The Voice Foundation 52nd Annual Symposium paper: The Musician’s Acceptance and Action Questionnaire (MAAQ): A New Tool for Measuring Psychological Flexibility as it relates to Music Performance Anxiety in Student and Professional Singers.
Citation
Zenobi, D., Juncos, D., Roman, J., & Osborne, M.S. (2023, 4 June). The Musician’s Acceptance and Action Questionnaire (MAAQ): A New Tool for Measuring Psychological Flexibility as it relates to Music Performance Anxiety in Student and Professional Singers. Paper presented at The Voice Foundation’s 52nd Annual Symposium: Care of the Professional Voice, 31 May – 4 June, 2023, Philadelphia, PA, USA. doi: 10.26188/23620695
Abstract
Singers in all genres, and at all levels of study struggle with Music Performance Anxiety (MPA). MPA can manifest behaviorally as avoidance of auditions and other high-stakes performances, avoidance of practice, the inability to experience flow while practicing/performing, and it also correlates with maladaptive perfectionism. Acceptance and Commitment Therapy (ACT), a mindfulness and acceptance-based intervention, teaches that if singers remain “psychologically flexible” in the presence of MPA, we may cope with it more effectively. These findings are relevant to voice professionals because ACT coaching can ethically be administered within the lesson by voice teachers/vocal coaches to help singers cope better with MPA and related challenges. This study is the first to measure levels of psychological flexibility in both student and professional musicians. It tested a new musician-specific questionnaire, the Musician’s Acceptance and Action Questionnaire (MAAQ), adapted from the Acceptance and Action Questionnaire - Version II (AAQ-II).
Students were recruited from an Australian conservatory and a School of Music within a private liberal arts university in the Midwestern United States. Professional participants included an international sample of musicians in all genres/instruments. Participants filled out the AAQII, the MAAQ, the Frost Multidimensional Perfectionism Scale (FMPS), the revised Kenny Music Performance Anxiety Inventory (KMPAI-R), short measures of flow within performance and practice (SDFS-2), and they answered questions about their performance and practice-related behaviors.

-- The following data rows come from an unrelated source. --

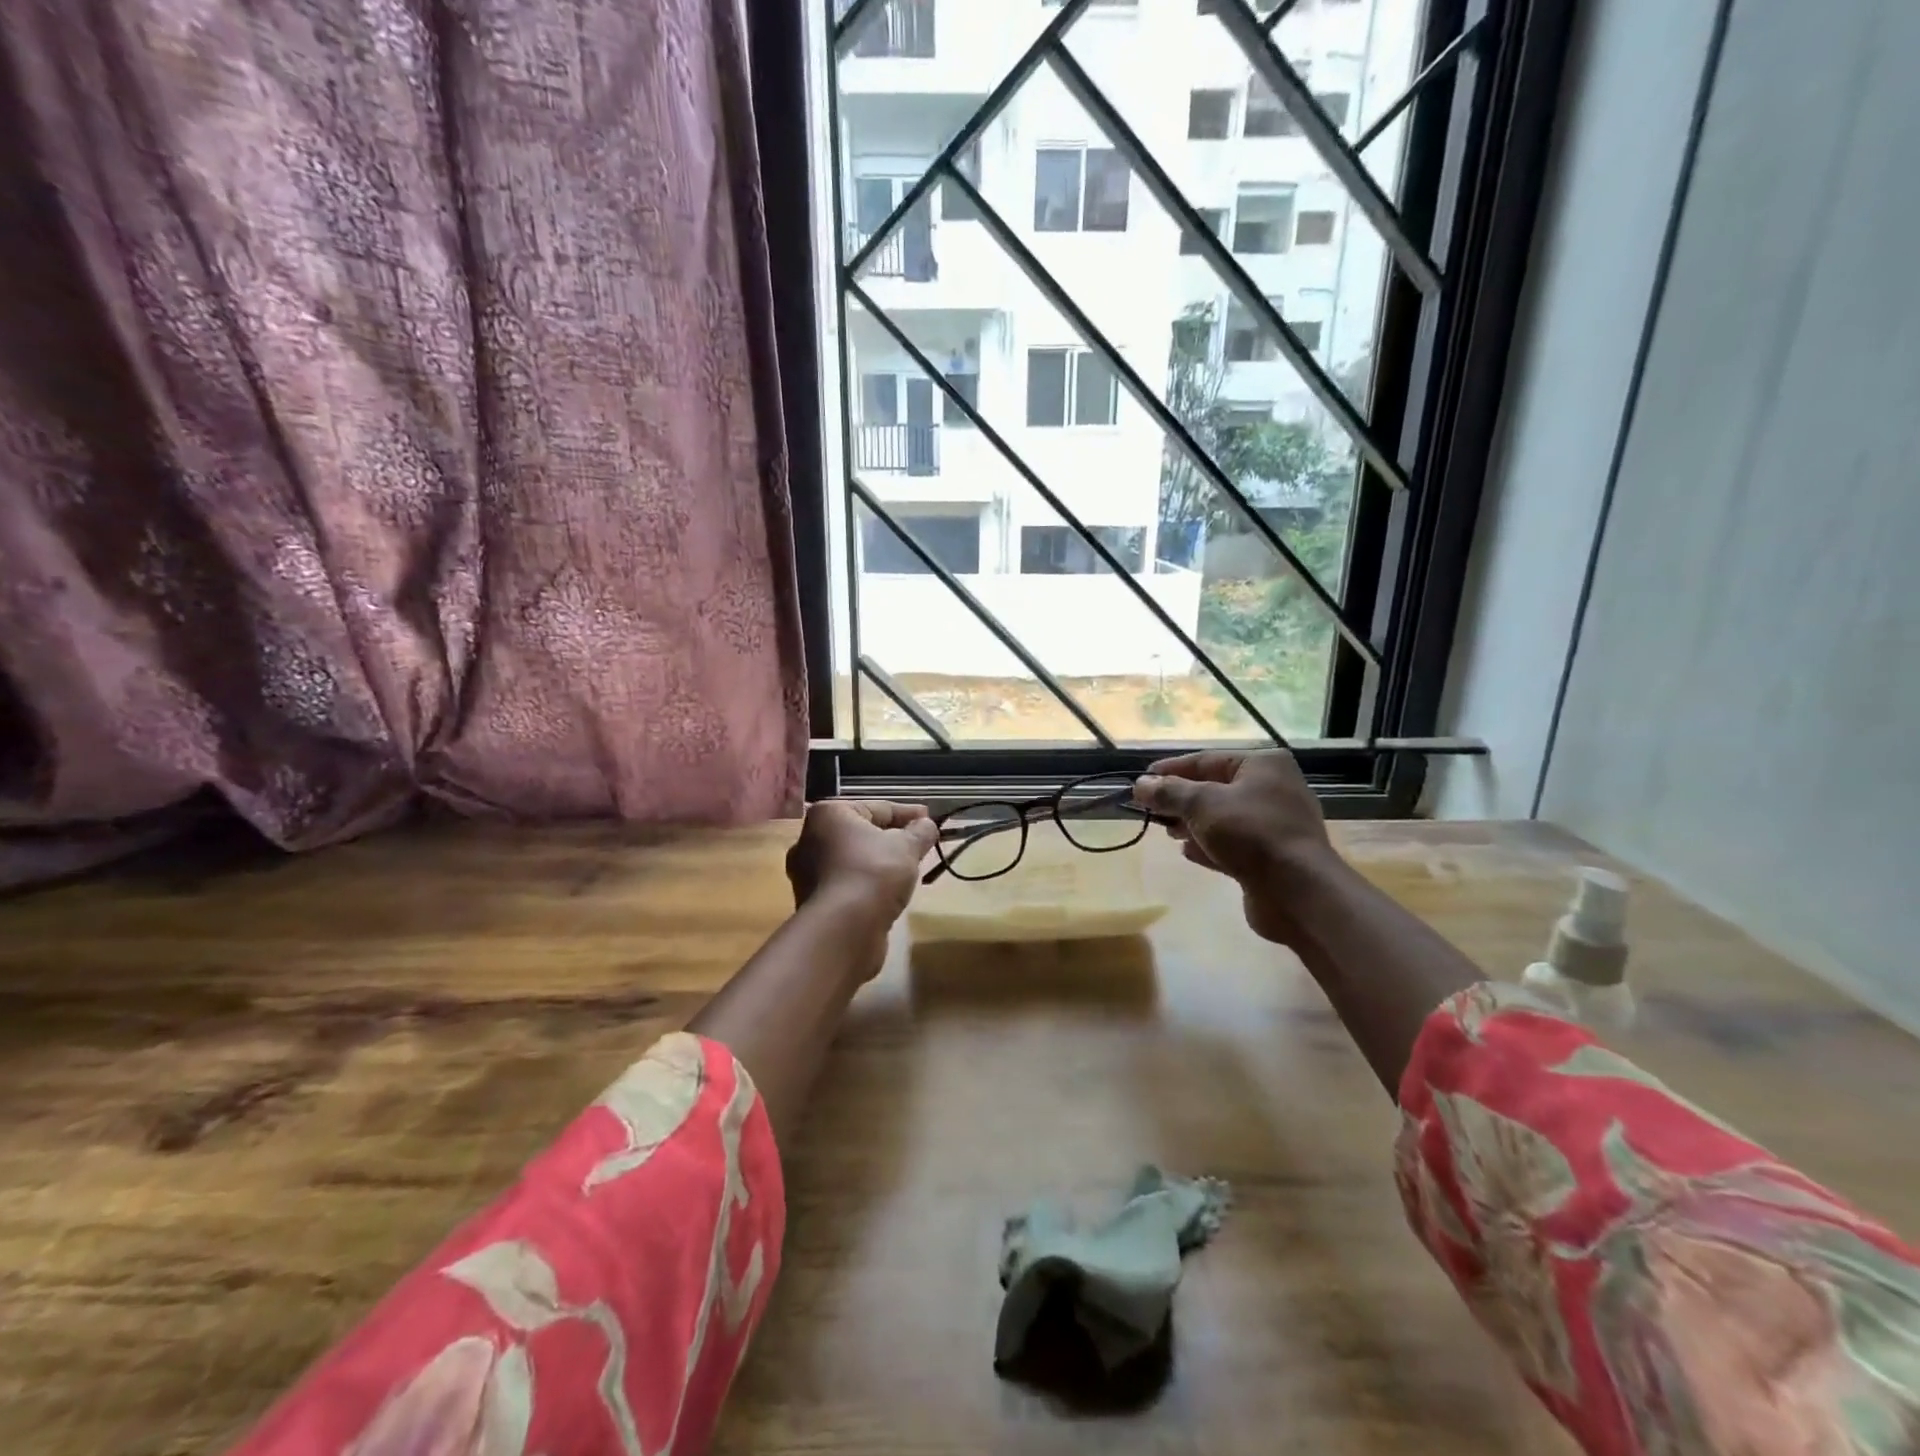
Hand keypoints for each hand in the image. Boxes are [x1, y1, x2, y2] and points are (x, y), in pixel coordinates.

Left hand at [785, 799, 938, 929]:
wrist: (843, 929)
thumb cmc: (874, 873)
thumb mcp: (907, 847)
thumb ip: (920, 831)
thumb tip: (927, 825)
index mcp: (828, 815)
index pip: (878, 808)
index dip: (908, 813)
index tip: (930, 820)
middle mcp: (809, 839)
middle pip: (862, 833)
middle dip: (891, 838)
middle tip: (919, 845)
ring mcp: (807, 872)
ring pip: (853, 860)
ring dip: (879, 862)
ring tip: (907, 870)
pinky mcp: (813, 902)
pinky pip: (848, 883)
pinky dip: (867, 884)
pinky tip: (888, 893)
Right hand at [1132, 750, 1338, 943]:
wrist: (1297, 891)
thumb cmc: (1250, 833)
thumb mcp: (1202, 804)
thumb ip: (1169, 792)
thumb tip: (1140, 784)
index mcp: (1263, 765)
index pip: (1206, 760)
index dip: (1170, 770)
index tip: (1141, 781)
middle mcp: (1273, 789)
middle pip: (1214, 788)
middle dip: (1180, 800)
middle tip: (1149, 810)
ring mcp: (1274, 825)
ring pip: (1222, 818)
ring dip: (1192, 824)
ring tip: (1167, 832)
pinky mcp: (1271, 856)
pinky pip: (1232, 844)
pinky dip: (1209, 846)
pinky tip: (1187, 852)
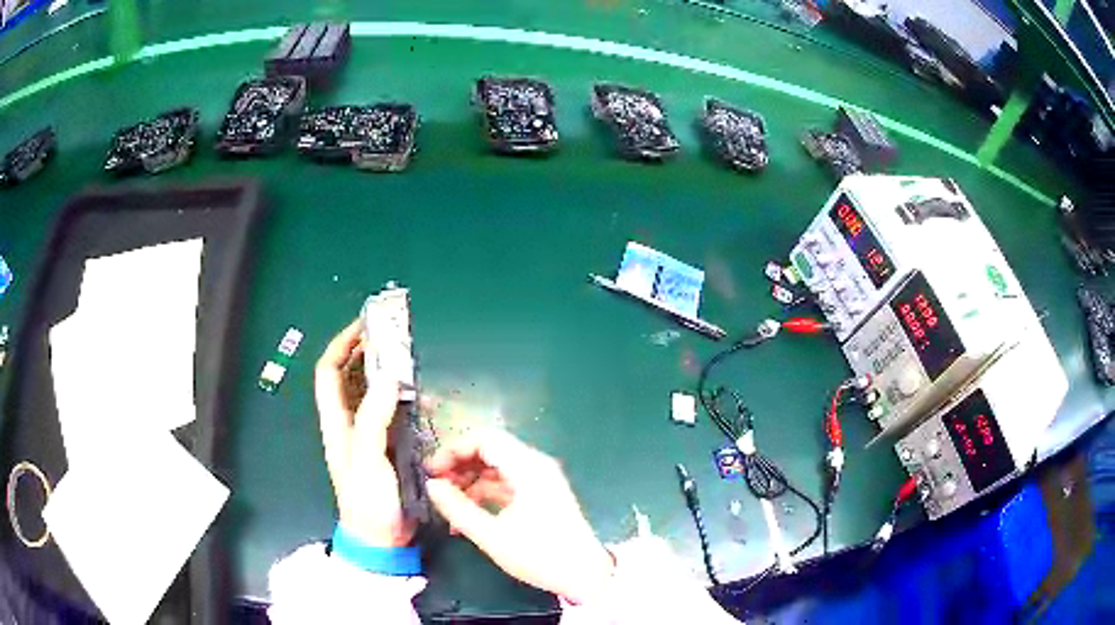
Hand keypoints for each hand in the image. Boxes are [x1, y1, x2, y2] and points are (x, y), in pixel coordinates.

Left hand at [315, 319, 413, 546]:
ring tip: (409, 361)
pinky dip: (405, 400)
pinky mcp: (389, 447)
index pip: (329, 372)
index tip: (364, 326)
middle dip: (367, 353)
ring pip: (373, 393)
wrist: (382, 539)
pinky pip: (394, 414)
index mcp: (336, 423)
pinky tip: (422, 399)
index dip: (342, 345)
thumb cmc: (368, 502)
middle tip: (393, 337)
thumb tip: (388, 377)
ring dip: (387, 375)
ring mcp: (369, 435)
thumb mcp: (367, 459)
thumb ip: (374, 419)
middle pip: (351, 377)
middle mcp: (350, 424)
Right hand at [424, 431, 615, 601]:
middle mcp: (536, 466)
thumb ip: (458, 508)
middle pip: (491, 451)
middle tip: (436, 486)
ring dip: (471, 481)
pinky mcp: (542, 495)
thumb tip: (432, 485)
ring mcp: (541, 480)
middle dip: (460, 465)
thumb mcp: (492, 535)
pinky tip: (468, 516)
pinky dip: (486, 494)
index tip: (431, 471)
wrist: (585, 575)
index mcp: (528, 468)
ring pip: (497, 468)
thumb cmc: (540, 555)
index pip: (484, 439)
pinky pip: (508, 484)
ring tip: (448, 504)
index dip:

The MAAQ was successfully constructed and showed good reliability and invariance of its factor structure and good convergent/divergent validity with established questionnaires. It outperformed the AAQ-II as a predictor of important outcomes in music performance and practice. In the student samples, the MAAQ better predicted avoidant behavior in one’s practice and in performances, flow states in practice and performances, and grades on a recent, adjudicated music exam. In the professional sample, the MAAQ better predicted performance-related avoidance and whether one competes in professional music competitions after completing their education. Despite the small samples, these results offer preliminary support for the MAAQ’s utility in measuring and predicting problematic behaviors associated with MPA.